Фирменный черный юмор нашел выход даже в этом диалоге. Сибирский знал, что поставил собеседницу в неловкое положение, а потому смело нажал «отбой». Беречь чувства литагента он не планировал. В конце концов, Гоша прекрасно помнил, как обивал пороги издательства и эта самая Дубинина с хладнокровной маской вместо лица выдавала ему незамысловатые отказы. Проще говоря, отшивала. Забавно, как все поменялось с тех пор, как провинциальный писака вошел в TOP-10 самых продаваемых авторов России и стервозная шатенка иначе взглянула на того, кто годами добивался ее внимания.
«Гоша, ты, конечно, не парень, а мечта! Почему же до сих пор не женат?!» – то и дело кокетничала Юлия на перекурах, выпуская тонкие струйки дыма из пухлых губ. «Первым делом, первым делом самолеты…» – праздно отвечал Сибирский и сразу же возвращался к обсуждению деловых вопросов. Дубинина злилась, но виду не показывала. Вернее, ей так казалось. В пронзительных карих глазах мелькали грозные искры. Георгий знал, что нужен девушке лишь в качестве трофея, посему пользовался ею без зазрения совести.
Но теперь все эти мыльные оперы представлялись пылью. Мироздание в очередной раз показало наглядно, что́ есть мимолетная блажь, а чему суждено жить вечно. Страхи, что Гоша считал побежденными, неумолимо возвращались… Просачивались сквозь замочную скважину, проходили в приоткрытые по всей квартире окна. Они обвивали Сибирского, как нити пустую катушку. И чем сильнее был отпор, тем грубее становился натиск.
Гоша чувствовал себя Дэнни Торренсом, героем «Сияния». Сибирского, как и странного малыша, затягивало в необъяснимый транс. Но в отличие от кинговского героя, он видел не будущее, а прошлое: ужасное время, что тянулось в его собственном «Оверлуке» площадью тридцать три квадратных метра.

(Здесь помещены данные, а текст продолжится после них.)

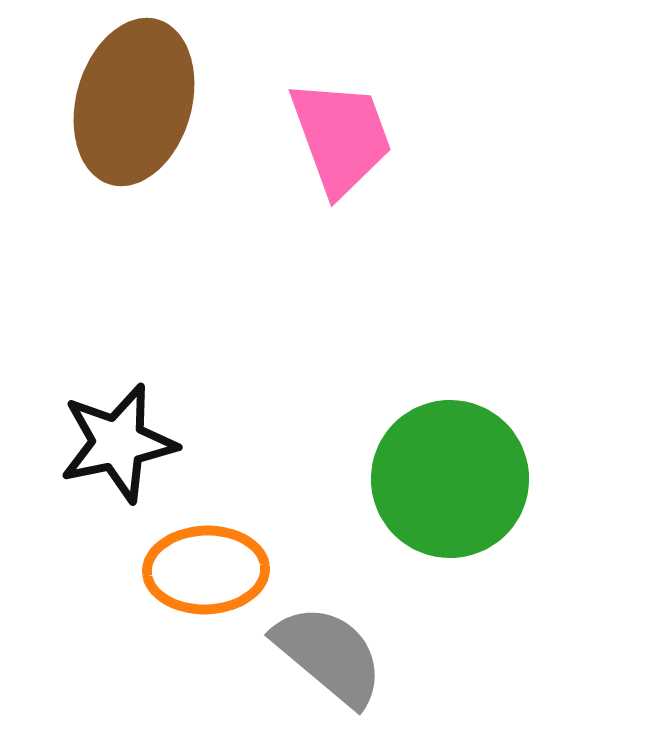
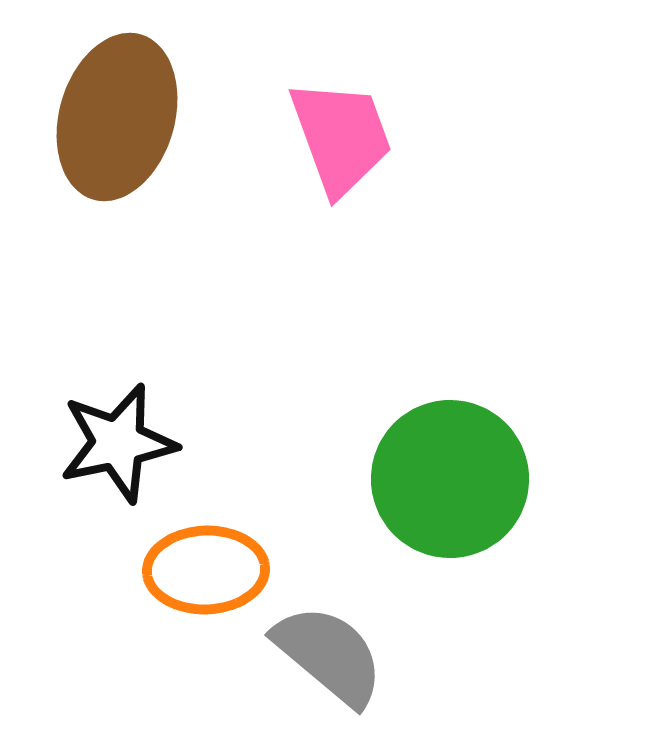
brown ellipse: moved 17 px left, 15 px down
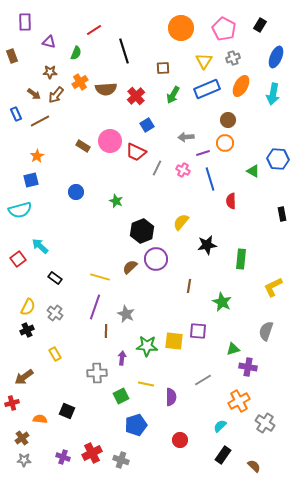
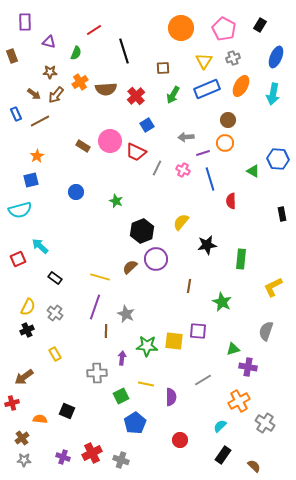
red square at (18, 259): rotated 14 degrees clockwise
blue pentagon at (136, 425): moved 1 px left, 2 px up; rotated 15 degrees counterclockwise
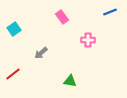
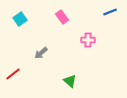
cyan square: moved 6 px right, 10 px up
green triangle: rotated 32 degrees clockwise
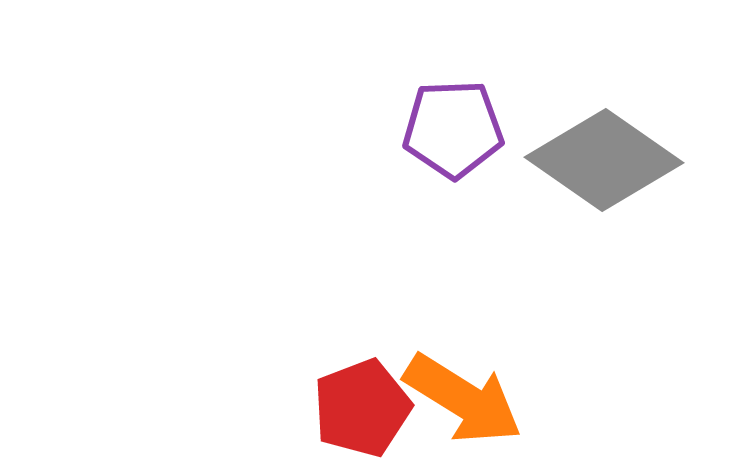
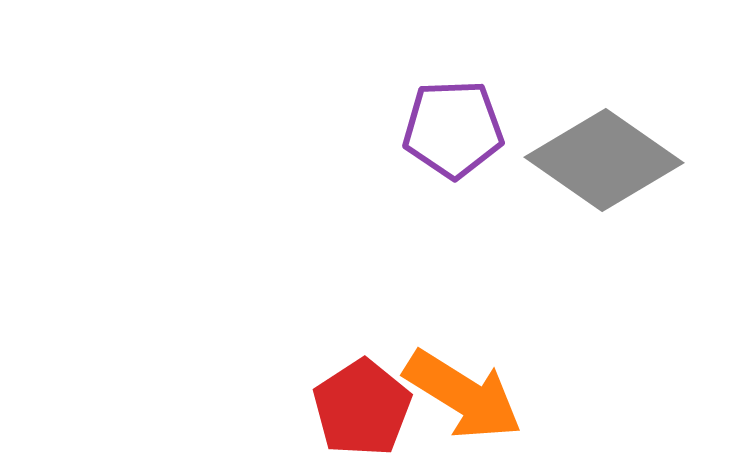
orange arrow: moved 4 px up
red pentagon: rotated 12 degrees counterclockwise
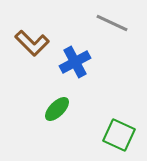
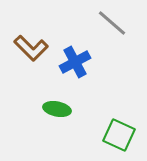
gray line: rotated 16 degrees clockwise
brown L-shape: moved 1 px left, 5 px down
green ellipse: rotated 56 degrees clockwise
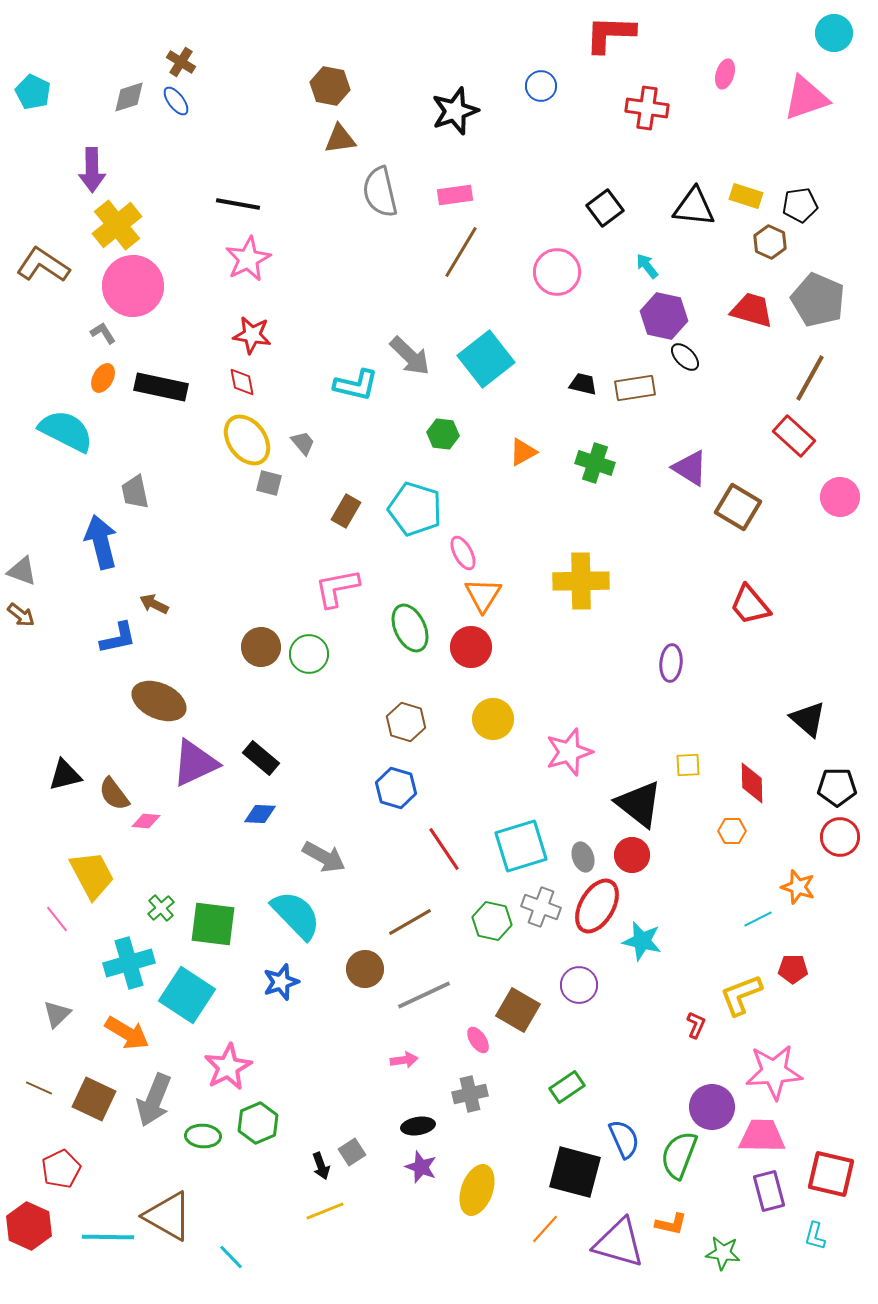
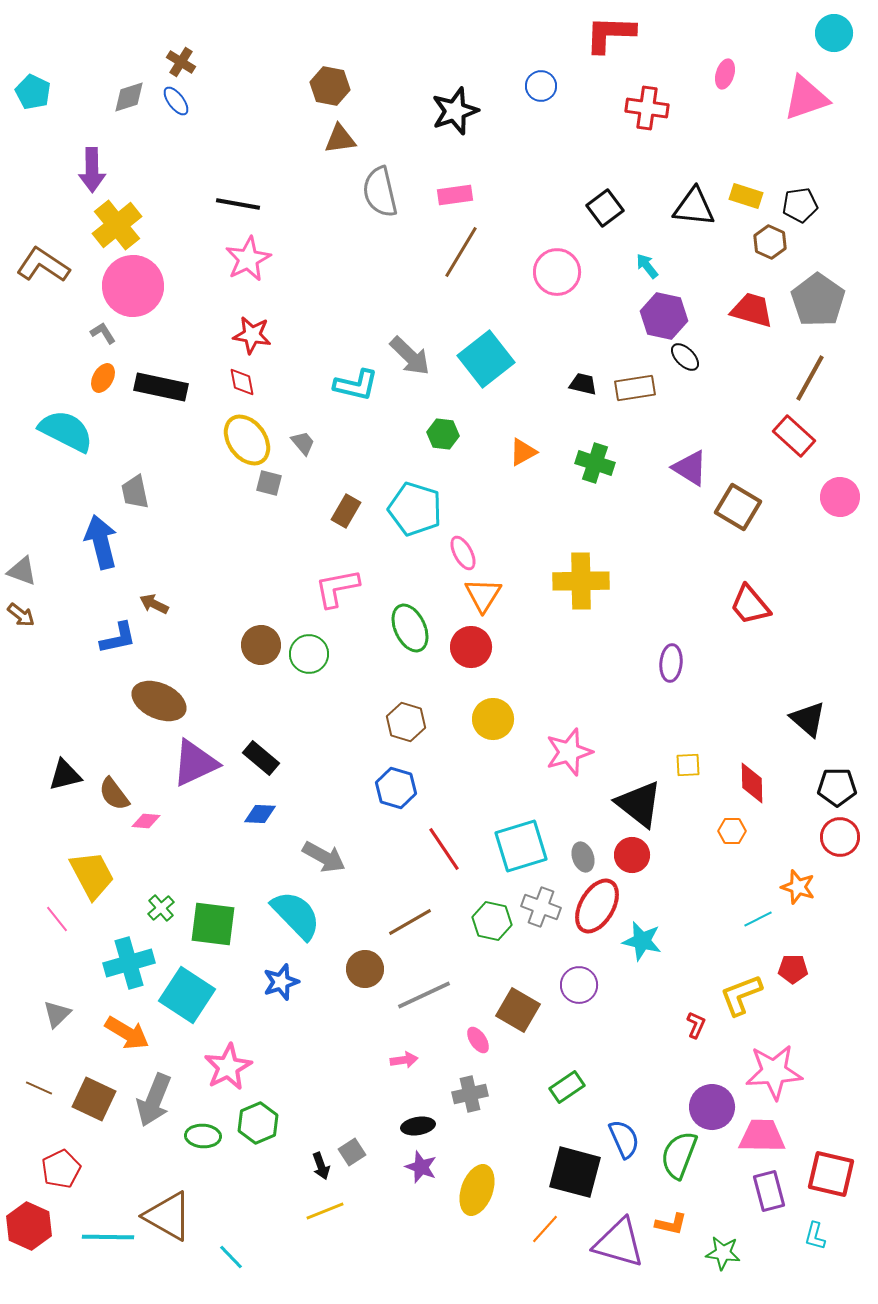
gray pentagon at (818, 300): rotated 12 degrees clockwise
brown circle at (261, 647): moved 2 px up
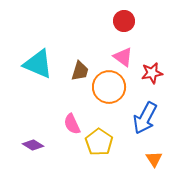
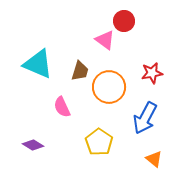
pink triangle: moved 18 px left, 17 px up
pink semicircle: moved 10 px left, 17 px up
orange triangle: rotated 18 degrees counterclockwise
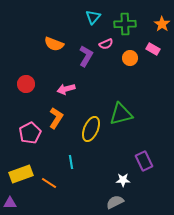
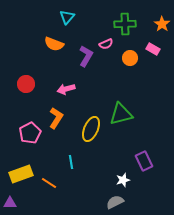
cyan triangle: moved 26 px left
white star: rotated 16 degrees counterclockwise
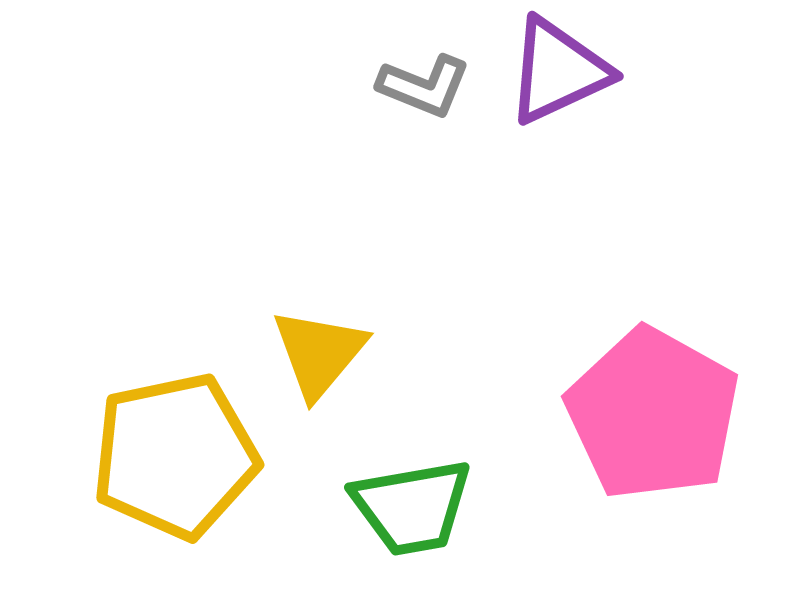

Сибирский хлебал давно остывший чай и листал предложения авиакомпаний, но по-прежнему не знал, хочет ли вернуться на малую родину. Бессмысленно сравнивая цены, писатель понимал, что может позволить себе билет на любой из рейсов. Единственное, в чем он сомневался, – хватит ли ему моральных сил вновь перешагнуть порог ненавистного жилища?
***
Выкурив три сигареты подряд, Сибирский двинулся к центральному входу в аэропорт. Двери лениво пришли в движение и впустили угрюмого путника. Здание казалось непривычно пустым. Еще бы, в четыре часа утра даже самые стойкие пассажиры находят укромные закутки, чтобы покемарить. Билетные кассы закрыты, впрочем, как и стойки регистрации, не спят лишь смурные операторы ленты досмотра и безмолвные уборщики, разъезжающие на поломоечных машинах с черепашьей скоростью. Оно и к лучшему! Последние пару недель Гоше не давали прохода. Абсолютно незнакомые люди здоровались, просили автографы и, что самое страшное, совместные фото. Этой «побочке» всероссийской славы писатель, мягко говоря, не радовался, потому в безлюдных местах расслабленно выдыхал.